▸ **Work instruction**
Transcribe each line of the listing below, reproducing every character, line break and language without change.
··· Material shown
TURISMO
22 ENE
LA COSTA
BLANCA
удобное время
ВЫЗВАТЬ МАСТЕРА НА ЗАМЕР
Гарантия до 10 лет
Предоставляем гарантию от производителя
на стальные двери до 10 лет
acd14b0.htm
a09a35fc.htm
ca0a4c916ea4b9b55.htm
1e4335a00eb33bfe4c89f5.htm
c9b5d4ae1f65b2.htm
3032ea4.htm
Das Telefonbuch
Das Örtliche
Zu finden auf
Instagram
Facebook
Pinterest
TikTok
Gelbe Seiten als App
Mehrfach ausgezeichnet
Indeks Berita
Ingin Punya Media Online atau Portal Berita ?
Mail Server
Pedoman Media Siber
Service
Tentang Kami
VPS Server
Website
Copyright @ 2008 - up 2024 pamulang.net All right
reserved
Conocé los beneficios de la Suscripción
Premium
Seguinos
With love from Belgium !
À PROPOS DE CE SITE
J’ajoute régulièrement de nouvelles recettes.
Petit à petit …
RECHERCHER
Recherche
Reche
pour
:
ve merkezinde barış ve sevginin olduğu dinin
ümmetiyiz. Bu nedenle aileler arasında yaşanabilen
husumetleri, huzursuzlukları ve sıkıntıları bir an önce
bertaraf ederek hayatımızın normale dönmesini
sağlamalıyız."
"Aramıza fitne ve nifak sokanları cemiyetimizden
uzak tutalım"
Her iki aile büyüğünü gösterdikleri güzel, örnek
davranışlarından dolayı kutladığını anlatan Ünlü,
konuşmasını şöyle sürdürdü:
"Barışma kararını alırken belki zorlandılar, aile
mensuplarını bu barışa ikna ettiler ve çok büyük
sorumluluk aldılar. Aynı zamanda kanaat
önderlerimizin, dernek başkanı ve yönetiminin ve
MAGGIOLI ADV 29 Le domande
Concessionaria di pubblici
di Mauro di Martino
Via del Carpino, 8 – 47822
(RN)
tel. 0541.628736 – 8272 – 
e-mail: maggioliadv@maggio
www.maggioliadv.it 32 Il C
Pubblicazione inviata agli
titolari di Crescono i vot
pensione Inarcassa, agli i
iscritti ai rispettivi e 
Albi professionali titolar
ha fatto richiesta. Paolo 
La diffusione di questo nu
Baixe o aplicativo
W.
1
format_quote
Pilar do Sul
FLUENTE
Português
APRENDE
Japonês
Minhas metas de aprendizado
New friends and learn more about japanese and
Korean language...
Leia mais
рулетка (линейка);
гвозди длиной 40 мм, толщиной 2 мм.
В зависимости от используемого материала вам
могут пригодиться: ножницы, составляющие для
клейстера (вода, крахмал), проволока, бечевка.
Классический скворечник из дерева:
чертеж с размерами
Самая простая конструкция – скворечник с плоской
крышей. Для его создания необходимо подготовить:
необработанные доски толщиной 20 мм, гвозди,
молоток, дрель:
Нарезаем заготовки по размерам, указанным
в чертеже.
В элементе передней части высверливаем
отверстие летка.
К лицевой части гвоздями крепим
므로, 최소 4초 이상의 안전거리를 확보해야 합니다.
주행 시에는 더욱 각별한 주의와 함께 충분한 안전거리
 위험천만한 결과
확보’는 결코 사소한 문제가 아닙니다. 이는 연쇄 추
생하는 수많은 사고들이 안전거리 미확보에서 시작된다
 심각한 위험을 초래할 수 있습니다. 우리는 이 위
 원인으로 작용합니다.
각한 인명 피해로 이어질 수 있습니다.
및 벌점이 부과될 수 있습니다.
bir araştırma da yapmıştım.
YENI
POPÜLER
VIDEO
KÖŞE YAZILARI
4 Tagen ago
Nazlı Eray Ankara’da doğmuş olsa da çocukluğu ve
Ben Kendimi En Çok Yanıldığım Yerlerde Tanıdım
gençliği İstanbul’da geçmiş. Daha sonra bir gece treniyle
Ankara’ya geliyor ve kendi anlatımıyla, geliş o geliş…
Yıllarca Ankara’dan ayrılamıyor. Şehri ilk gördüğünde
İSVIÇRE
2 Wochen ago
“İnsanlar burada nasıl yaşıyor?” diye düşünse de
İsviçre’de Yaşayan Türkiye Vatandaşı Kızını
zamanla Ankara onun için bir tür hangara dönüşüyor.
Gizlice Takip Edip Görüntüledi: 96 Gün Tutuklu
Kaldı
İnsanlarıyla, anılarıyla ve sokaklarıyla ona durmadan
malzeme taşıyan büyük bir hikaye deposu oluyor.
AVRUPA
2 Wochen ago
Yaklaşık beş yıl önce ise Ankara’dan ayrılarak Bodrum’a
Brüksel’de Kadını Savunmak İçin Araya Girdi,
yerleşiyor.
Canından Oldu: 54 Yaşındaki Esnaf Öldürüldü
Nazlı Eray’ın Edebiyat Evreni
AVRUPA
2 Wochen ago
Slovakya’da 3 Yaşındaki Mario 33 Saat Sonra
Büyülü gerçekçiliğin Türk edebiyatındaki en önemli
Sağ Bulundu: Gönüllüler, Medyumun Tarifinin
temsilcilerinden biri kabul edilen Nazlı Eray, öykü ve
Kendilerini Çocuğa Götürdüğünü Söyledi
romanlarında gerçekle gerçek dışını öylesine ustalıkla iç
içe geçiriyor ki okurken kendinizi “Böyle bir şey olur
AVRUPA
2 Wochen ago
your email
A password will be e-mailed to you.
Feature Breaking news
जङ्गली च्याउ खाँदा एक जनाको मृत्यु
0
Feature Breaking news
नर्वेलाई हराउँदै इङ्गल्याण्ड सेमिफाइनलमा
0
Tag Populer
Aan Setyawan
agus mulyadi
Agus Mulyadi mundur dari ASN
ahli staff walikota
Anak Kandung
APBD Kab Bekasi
······
▸ **Exercise response**
TURISMO
22 ENE
LA COSTA
BLANCA
удобное время
ВЫЗВАТЬ МАСТЕРА НА ЗАМЕР
Гарантия до 10 лет
Предоставляем гарантию от производителя
на стальные двери до 10 лет
acd14b0.htm
a09a35fc.htm
ca0a4c916ea4b9b55.htm
1e4335a00eb33bfe4c89f5.htm
c9b5d4ae1f65b2.htm
3032ea4.htm
Das Telefonbuch
Das Örtliche
Zu finden auf
Instagram
Facebook
Pinterest
TikTok
Gelbe Seiten als App
Mehrfach ausgezeichnet
Indeks Berita
Ingin Punya Media Online atau Portal Berita ?
Mail Server
Pedoman Media Siber
Service
Tentang Kami
VPS Server
Website
Copyright @ 2008 - up 2024 pamulang.net All right
reserved
Conocé los beneficios de la Suscripción
Premium
Seguinos
With love from Belgium !
À PROPOS DE CE SITE
J’ajoute régulièrement de nouvelles recettes.
Petit à petit …
RECHERCHER
Recherche
Reche
pour
:
ve merkezinde barış ve sevginin olduğu dinin
ümmetiyiz. Bu nedenle aileler arasında yaşanabilen
husumetleri, huzursuzlukları ve sıkıntıları bir an önce
bertaraf ederek hayatımızın normale dönmesini
sağlamalıyız."
"Aramıza fitne ve nifak sokanları cemiyetimizden
uzak tutalım"
Her iki aile büyüğünü gösterdikleri güzel, örnek
davranışlarından dolayı kutladığını anlatan Ünlü,
konuşmasını şöyle sürdürdü:
"Barışma kararını alırken belki zorlandılar, aile
mensuplarını bu barışa ikna ettiler ve çok büyük
sorumluluk aldılar. Aynı zamanda kanaat
önderlerimizin, dernek başkanı ve yönetiminin ve
MAGGIOLI ADV 29 Le domande
Concessionaria di pubblici
di Mauro di Martino
Via del Carpino, 8 – 47822
(RN)
tel. 0541.628736 – 8272 – 
e-mail: maggioliadv@maggio
www.maggioliadv.it 32 Il C
Pubblicazione inviata agli
titolari di Crescono i vot
pensione Inarcassa, agli i
iscritti ai rispettivi e 
Albi professionali titolar
ha fatto richiesta. Paolo 
La diffusione di questo nu
Baixe o aplicativo
W.
1
format_quote
Pilar do Sul
FLUENTE
Português
APRENDE
Japonês
Minhas metas de aprendizado
New friends and learn more about japanese and
Korean language...
Leia mais
рулетка (линейка);
гвозди длиной 40 мм, толщиной 2 мм.
В зависимости от используемого материала вам
могут пригодиться: ножницы, составляющие для
клейстера (вода, крахмал), проволока, бечевка.
Классический скворечник из дерева:
чертеж с размерами
Самая простая конструкция – скворечник с плоской
крышей. Для его создания необходимо подготовить:
необработанные доски толщиной 20 мм, гвозди,
молоток, дрель:
Нарезаем заготовки по размерам, указанным
в чертеже.
В элементе передней части высверливаем
отверстие летка.
К лицевой части гвоздями крепим
므로, 최소 4초 이상의 안전거리를 확보해야 합니다.
주행 시에는 더욱 각별한 주의와 함께 충분한 안전거리
 위험천만한 결과
확보’는 결코 사소한 문제가 아닙니다. 이는 연쇄 추
생하는 수많은 사고들이 안전거리 미확보에서 시작된다
 심각한 위험을 초래할 수 있습니다. 우리는 이 위
 원인으로 작용합니다.
각한 인명 피해로 이어질 수 있습니다.
및 벌점이 부과될 수 있습니다.
bir araştırma da yapmıştım.
YENI
POPÜLER
VIDEO
KÖŞE YAZILARI
4 Tagen ago
Nazlı Eray Ankara’da doğmuş olsa da çocukluğu ve
Ben Kendimi En Çok Yanıldığım Yerlerde Tanıdım
gençliği İstanbul’da geçmiş. Daha sonra bir gece treniyle
Ankara’ya geliyor ve kendi anlatımıyla, geliş o geliş…
Yıllarca Ankara’dan ayrılamıyor. Şehri ilk gördüğünde
İSVIÇRE
2 Wochen ago
“İnsanlar burada nasıl yaşıyor?” diye düşünse de
İsviçre’de Yaşayan Türkiye Vatandaşı Kızını
zamanla Ankara onun için bir tür hangara dönüşüyor.
Gizlice Takip Edip Görüntüledi: 96 Gün Tutuklu
Kaldı
İnsanlarıyla, anılarıyla ve sokaklarıyla ona durmadan
malzeme taşıyan büyük bir hikaye deposu oluyor.
AVRUPA
2 Wochen ago
Yaklaşık beş yıl önce ise Ankara’dan ayrılarak Bodrum’a
Brüksel’de Kadını Savunmak İçin Araya Girdi,
yerleşiyor.
Canından Oldu: 54 Yaşındaki Esnaf Öldürüldü
Nazlı Eray’ın Edebiyat Evreni
AVRUPA
2 Wochen ago
Slovakya’da 3 Yaşındaki Mario 33 Saat Sonra
Büyülü gerçekçiliğin Türk edebiyatındaki en önemli
Sağ Bulundu: Gönüllüler, Medyumun Tarifinin
temsilcilerinden biri kabul edilen Nazlı Eray, öykü ve
Kendilerini Çocuğa Götürdüğünü Söyledi
romanlarında gerçekle gerçek dışını öylesine ustalıkla iç
içe geçiriyor ki okurken kendinizi “Böyle bir şey olur
AVRUPA
2 Wochen ago
your email
A password will be e-mailed to you.
Feature Breaking news
जङ्गली च्याउ खाँदा एक जनाको मृत्यु
0
Feature Breaking news
नर्वेलाई हराउँदै इङ्गल्याण्ड सेमिफाइनलमा
0
Tag Populer
Aan Setyawan
agus mulyadi
Agus Mulyadi mundur dari ASN
ahli staff walikota
Anak Kandung
APBD Kab Bekasi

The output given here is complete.